_Records from a data source_
::::

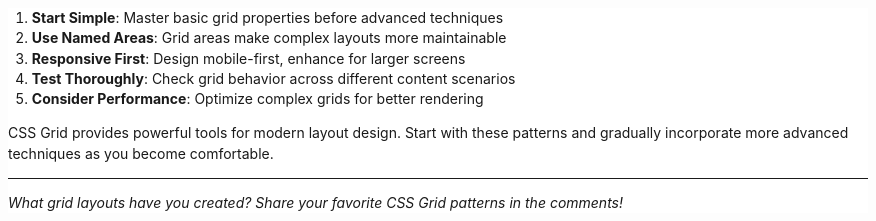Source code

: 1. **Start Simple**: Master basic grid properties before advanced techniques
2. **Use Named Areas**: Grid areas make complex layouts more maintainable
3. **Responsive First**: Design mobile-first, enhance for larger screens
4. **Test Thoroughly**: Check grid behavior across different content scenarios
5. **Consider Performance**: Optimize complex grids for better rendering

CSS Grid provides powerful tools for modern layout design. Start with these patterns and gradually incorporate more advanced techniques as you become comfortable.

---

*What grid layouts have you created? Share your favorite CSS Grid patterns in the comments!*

::::

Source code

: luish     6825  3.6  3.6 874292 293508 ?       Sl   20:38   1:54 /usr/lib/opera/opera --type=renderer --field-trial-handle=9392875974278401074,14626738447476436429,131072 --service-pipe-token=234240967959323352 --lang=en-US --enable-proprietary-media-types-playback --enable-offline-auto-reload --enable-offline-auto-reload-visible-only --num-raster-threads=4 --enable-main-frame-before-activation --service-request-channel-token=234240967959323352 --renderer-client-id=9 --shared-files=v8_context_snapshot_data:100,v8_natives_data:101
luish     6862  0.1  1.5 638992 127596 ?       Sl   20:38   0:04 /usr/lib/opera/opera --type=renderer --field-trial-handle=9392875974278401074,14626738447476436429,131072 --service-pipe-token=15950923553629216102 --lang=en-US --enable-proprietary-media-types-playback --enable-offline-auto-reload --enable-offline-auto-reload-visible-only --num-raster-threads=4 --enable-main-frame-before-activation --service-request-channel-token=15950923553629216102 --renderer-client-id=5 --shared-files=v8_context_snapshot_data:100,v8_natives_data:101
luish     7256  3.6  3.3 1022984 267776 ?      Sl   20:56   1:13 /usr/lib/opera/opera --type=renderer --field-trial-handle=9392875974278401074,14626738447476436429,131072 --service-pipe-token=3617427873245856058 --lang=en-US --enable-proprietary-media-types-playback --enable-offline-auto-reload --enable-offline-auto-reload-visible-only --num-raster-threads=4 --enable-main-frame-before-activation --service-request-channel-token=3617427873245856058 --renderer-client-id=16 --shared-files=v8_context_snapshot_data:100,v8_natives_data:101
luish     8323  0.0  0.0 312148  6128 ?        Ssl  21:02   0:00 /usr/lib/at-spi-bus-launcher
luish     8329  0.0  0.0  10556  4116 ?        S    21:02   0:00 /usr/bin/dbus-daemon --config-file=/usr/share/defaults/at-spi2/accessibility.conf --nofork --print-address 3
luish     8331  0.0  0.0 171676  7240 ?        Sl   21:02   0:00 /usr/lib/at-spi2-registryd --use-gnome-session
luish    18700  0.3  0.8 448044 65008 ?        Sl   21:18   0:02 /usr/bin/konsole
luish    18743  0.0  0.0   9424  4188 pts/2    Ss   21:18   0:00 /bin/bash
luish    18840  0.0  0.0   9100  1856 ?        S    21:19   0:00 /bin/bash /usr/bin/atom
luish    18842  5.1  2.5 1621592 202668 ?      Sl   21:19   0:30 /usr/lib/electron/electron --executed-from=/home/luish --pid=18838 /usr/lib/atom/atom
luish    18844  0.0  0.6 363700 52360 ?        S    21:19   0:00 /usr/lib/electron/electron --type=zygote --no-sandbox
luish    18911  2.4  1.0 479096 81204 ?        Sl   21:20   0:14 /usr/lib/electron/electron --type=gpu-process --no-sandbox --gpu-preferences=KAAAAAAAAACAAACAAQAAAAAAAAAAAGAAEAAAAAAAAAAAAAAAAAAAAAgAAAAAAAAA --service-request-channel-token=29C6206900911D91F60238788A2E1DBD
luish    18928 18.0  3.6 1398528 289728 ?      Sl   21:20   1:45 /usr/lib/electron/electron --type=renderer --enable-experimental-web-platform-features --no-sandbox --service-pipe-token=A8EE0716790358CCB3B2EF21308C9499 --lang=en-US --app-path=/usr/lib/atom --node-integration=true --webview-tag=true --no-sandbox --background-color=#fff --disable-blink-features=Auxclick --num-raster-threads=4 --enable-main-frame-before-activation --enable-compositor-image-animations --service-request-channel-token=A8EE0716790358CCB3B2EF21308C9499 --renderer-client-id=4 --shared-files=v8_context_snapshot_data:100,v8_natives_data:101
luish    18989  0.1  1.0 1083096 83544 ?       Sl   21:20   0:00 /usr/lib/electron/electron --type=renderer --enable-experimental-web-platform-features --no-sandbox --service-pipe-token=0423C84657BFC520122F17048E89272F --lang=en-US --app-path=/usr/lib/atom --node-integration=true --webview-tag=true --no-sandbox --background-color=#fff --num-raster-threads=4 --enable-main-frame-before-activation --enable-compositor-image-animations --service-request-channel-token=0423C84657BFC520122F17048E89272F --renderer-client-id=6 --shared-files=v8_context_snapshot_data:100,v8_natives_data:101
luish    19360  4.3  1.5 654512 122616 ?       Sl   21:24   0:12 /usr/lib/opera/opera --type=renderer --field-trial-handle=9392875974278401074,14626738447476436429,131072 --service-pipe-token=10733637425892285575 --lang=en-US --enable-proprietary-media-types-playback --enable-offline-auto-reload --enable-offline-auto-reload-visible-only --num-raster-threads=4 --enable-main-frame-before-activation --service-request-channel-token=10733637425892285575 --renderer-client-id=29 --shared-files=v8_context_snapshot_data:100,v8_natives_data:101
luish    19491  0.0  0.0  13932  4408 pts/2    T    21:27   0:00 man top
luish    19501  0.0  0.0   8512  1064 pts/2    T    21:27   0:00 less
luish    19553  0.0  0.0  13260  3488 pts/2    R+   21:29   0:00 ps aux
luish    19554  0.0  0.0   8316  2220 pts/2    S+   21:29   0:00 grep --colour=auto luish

::::

_Problem statement_
For the string "layouts", filter the data and copy out each line where it occurs.

_Answer to this problem_
2. **Use Named Areas**: Grid areas make complex layouts more maintainable
*What grid layouts have you created? Share your favorite CSS Grid patterns in the comments!*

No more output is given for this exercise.